Most people look forward to the holidays for rest and relaxation, but what they don’t often realize is how much time off impacts time at work.
“Vacations are vital for restoring energy and focus to the workplace, as well as enjoyment and passion for your work,” said Dr. Joseph Siegler, psychiatrist and executive coach.
While some employees still struggle to eke out a few days off every Christmas, other managers are beginning to realize that time away from work can open up your brain to new ideas and give you the space you need to come back rejuvenated.
“Part of peak performance is having the rest needed to rebuild your energy,” Siegler said. Monitoring energy levels and knowing when you need to stop and take a break or go home altogether is part of that self-knowledge that makes for a truly effective worker. A change of scenery, contrary to popular belief, is also good for an energy boost.
“Research has now definitely shown that you are much more productive if you change it up, one night at the library, one night at Starbucks, one night at your kitchen table is better for your mindset,” Siegler said.
If you are always in the same spot, day after day, there’s no reason to be at peak because there is no change. Also, it’s easier to get bored and waste time. Not only does this argument validate some theories on flexible work locations, but it also drives home the need to take time off and go somewhere new.

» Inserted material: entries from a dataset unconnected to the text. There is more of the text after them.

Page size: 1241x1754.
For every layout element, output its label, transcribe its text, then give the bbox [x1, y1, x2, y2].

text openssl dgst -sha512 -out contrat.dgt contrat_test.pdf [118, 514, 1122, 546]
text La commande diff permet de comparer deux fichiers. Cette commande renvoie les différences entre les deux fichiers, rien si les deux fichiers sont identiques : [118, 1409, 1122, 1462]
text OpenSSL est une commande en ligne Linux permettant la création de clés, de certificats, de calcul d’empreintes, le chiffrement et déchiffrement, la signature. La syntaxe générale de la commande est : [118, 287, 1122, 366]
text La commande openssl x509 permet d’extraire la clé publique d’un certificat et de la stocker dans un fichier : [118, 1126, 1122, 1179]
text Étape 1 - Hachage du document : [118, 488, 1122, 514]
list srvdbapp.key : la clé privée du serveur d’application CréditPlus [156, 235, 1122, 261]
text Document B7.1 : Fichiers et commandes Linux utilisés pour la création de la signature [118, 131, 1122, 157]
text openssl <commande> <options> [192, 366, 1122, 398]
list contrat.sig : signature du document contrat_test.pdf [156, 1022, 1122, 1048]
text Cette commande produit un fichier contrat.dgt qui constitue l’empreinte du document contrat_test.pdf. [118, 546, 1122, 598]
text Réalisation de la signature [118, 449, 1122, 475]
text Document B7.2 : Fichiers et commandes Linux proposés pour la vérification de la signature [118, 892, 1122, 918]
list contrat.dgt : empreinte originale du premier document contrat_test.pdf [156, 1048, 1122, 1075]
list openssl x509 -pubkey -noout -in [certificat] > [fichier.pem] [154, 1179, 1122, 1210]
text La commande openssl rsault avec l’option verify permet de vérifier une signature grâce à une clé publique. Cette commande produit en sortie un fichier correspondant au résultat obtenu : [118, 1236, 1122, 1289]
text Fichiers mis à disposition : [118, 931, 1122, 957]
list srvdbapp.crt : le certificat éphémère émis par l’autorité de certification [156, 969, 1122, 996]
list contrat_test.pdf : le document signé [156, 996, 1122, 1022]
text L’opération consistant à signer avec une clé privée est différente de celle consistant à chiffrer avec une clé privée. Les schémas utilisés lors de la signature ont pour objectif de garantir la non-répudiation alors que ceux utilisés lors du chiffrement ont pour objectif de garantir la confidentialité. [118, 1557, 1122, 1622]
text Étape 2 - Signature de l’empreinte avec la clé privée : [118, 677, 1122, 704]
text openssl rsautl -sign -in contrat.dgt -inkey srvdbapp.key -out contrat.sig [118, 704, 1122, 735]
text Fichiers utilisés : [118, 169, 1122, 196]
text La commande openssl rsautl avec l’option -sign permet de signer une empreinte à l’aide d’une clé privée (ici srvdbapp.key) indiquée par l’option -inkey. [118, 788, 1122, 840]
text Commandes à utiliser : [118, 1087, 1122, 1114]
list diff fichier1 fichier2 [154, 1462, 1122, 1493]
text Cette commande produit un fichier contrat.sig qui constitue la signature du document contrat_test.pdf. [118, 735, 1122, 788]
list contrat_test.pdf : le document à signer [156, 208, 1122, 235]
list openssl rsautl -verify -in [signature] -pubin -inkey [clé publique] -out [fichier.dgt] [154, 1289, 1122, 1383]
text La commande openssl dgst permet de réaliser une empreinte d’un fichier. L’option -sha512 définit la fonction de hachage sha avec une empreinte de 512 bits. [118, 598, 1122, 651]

Some companies have taken the new trends to heart, so much so that they’ve instituted a “free time off policy,” meaning employees are free to take as much time off as they think they need and whenever they need it. A recent blog in Forbes by Bloomfire CEO Craig Malloy explained that at his company, the free time off policy assumes that employees act like mature, responsible adults, and so far, they haven’t abused it.
However, experts say this seems like something only a company with significant monetary resources could afford.
“People need parameters; it needs to be a compromise between the employee and the company, not a free-for-all,” Siegler said.
While free time off might be far in the future for most of the working population, other companies are extrapolating on the idea of taking a break from regular duties to explore a passion or interest during work hours. These projects are inspired by Google and 3M’s concept of 20 percent time, where employees can spend 20 percent of their working hours on a project of their own interests. Much like a sabbatical for professors, employees are still working for the company just on interest-based projects.
For example, Snowflake Software has instituted ShipIt Days, where once every quarter, employees take a day and a half to explore an innovative project idea or product as teams.
After building out their product for a full work day, they present it to the company and employees vote on the best project.
“We’ve got a really good creative team, so one thing we like to do every few months is give them an outlet for that creativity,” said Ian Painter, Snowflake’s managing director.
“By removing all possible constraints, whether those be business, project or even technology-based, the team can flex their coding muscles, explore new techniques and show us that pretty much anything is possible,” said Cat Shilcock, marketing communications manager at Snowflake. Developers can work on items that might not be top priority or are “wish list” ideas. Sometimes, a radical idea will win the spotlight and make it into the products, according to Shilcock.
“That’s a smart thing companies are doing with their knowledge workers. You expect so much with them that it’s important to give them some freedom and room to innovate,” Siegler said.
This in-work hack day seems unique to technology companies with developers, but it could be a way for any type of company to increase engagement and innovation. The critical thing is not to confuse working on a passion-related project with vacation time.
“Companies need to be really clear about how they communicate these options and make sure that employees are still getting the time off that they need,” said Siegler.